The show has a habit of falling apart if it ever tries to slow down its pacing or take things too seriously. Dante is a character who can’t pull off pathos. He’s either cocky & lazy (most of the time), or he’s angry and violent (fighting demons), or he’s blase and violent (fighting demons). He doesn’t do sad, he doesn’t do dejected, he doesn’t do weepy. He can’t angst. He can’t even put on a false pretense of angst like rival video game character Kratos (God of War). So, attempts to be methodical or introspective just turn into plodding. We’re here to do, as the Giant Bomb writes would say, to see Dante cut demons and/or shoot them in the face. Fortunately, the writers realize this and make sure that we basically have at least one big fight per episode.

Content Notes

No major nudity, though the series has blood by the gallons and, if it’s a problem for you, women wearing suggestive clothing. Even the people who get cut in half have no organs spilling or anything like that.

The Scores

Originality: This is adapted from a video game, and while tonally it doesn’t shift much from the game – there is one respect that it differs that I didn’t go into above. The original games tended to spend all their time in various types of neo-Gothic architecture, usually ruins of some sort, though the first level tended to involve Dante’s bar/office and the more urban street outside. Here the series just sticks in the urban environments and doesn’t attempt to explain the Gothic architecture much. 3 out of 6.

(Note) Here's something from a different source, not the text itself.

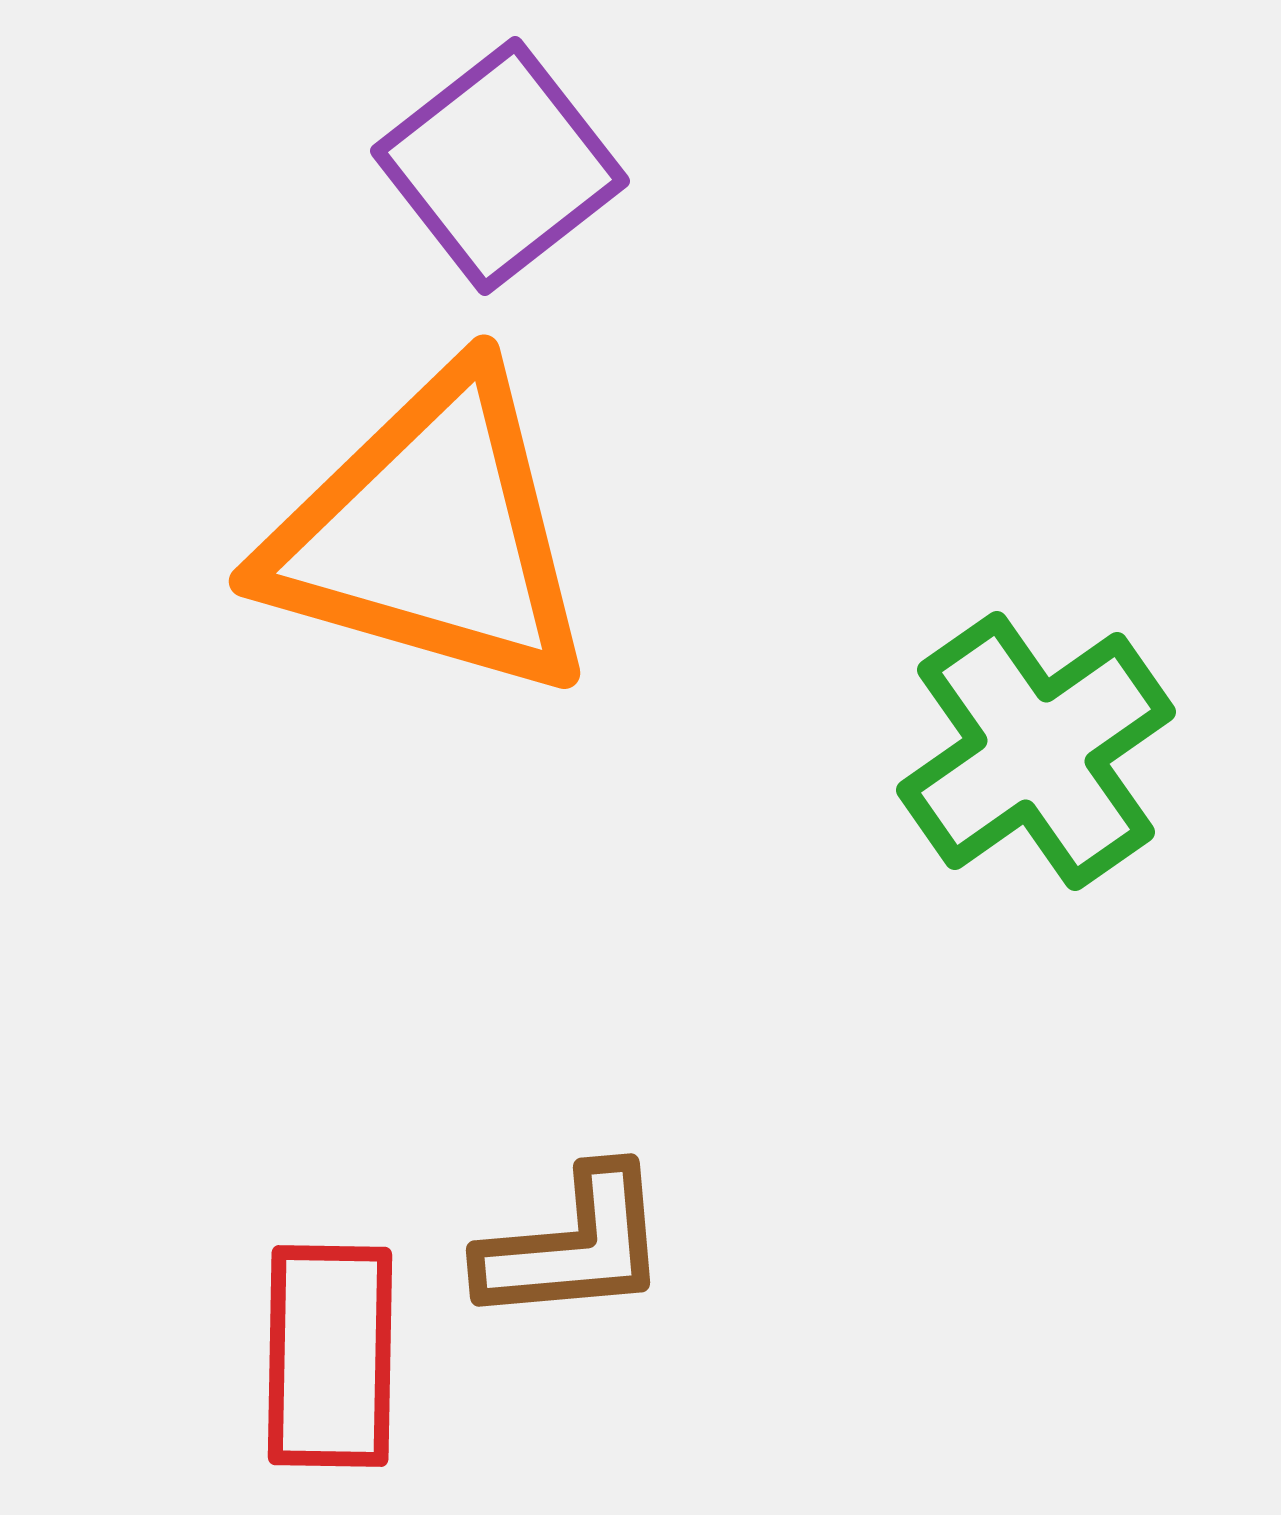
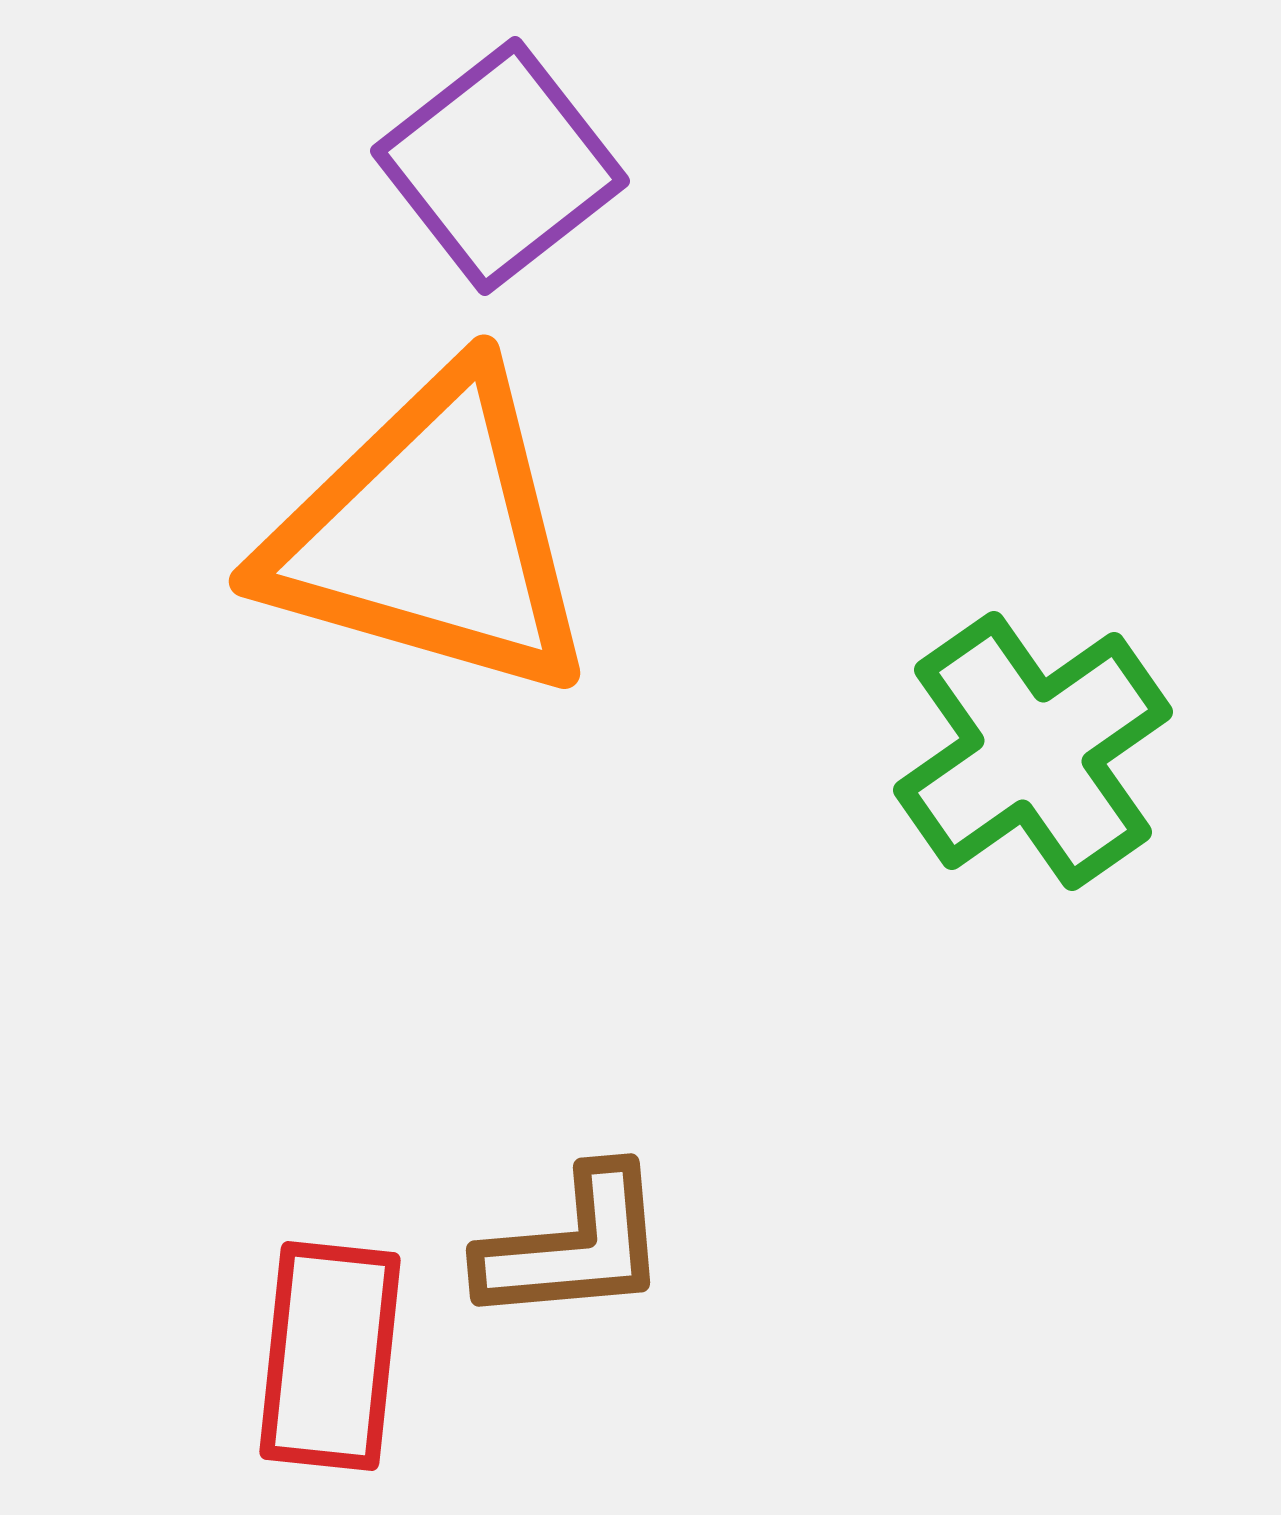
green cross: moved 3 px left
red rectangle: rotated 5 degrees clockwise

Acting: Those who have read my anime reviews for a bit will notice that I list both the English and Japanese voice casts above. This is because I listened to both and found the Japanese voice acting lacking. In particular, the English voice cast is much more emotive than the Japanese voice cast, without over acting. That said, the English voice acting is well done and I think goes the extra mile over the Japanese voice acting. 4 out of 6.

Animation: The animation style is generally solid and maintains the same rate of quality over all 12 episodes. I suspect that were this a 24 episode series we might have seen a quality drop during the middle of the series. Still, the quality generally stays good over the whole run. 4 out of 6.

Production: Sound effects and music quality are great. However, more significantly, I want to give a shout out to the English TrueHD audio track on the Blu-Ray release, as they really went and gave a reason for getting this on Blu-Ray over DVD. For the English voice track they made sure the audio was engineered to reflect the environments the characters are in, distance from each other in frame, and so on. They didn’t need to do that, the Japanese audio engineers certainly didn’t, but the English engineers did anyway, so more power to them. 5 out of 6.

Story: The story is relatively shallow, though I do like that they did get an arc for the series together and went and executed it in a subtle fashion (which was probably helped by the overt over-the-top action during the rest of the series serving as something of a distraction). 4 out of 6.

Emotional Response: As mentioned earlier, the only real emotional response that this show provokes with any degree of regularity is something along the lines of “That was cool” whenever one of our heroes does something cool. If the leads attempt to display any sort of angst, it falls flat. Consequently, the only characters that can promote any sort of emotional response or concern is any ancillary characters introduced for a specific episode, or Patty (as she is comparably the most vulnerable of all the other characters in the show, due to her age). 3 out of 6.

Overall: I liked the show, but I wouldn’t call it my favorite show ever. If anything, I would say that it’s fun mindless entertainment, much like the games it’s based on. 4 out of 6.

In Total, Devil May Cry gets 27 out of 42.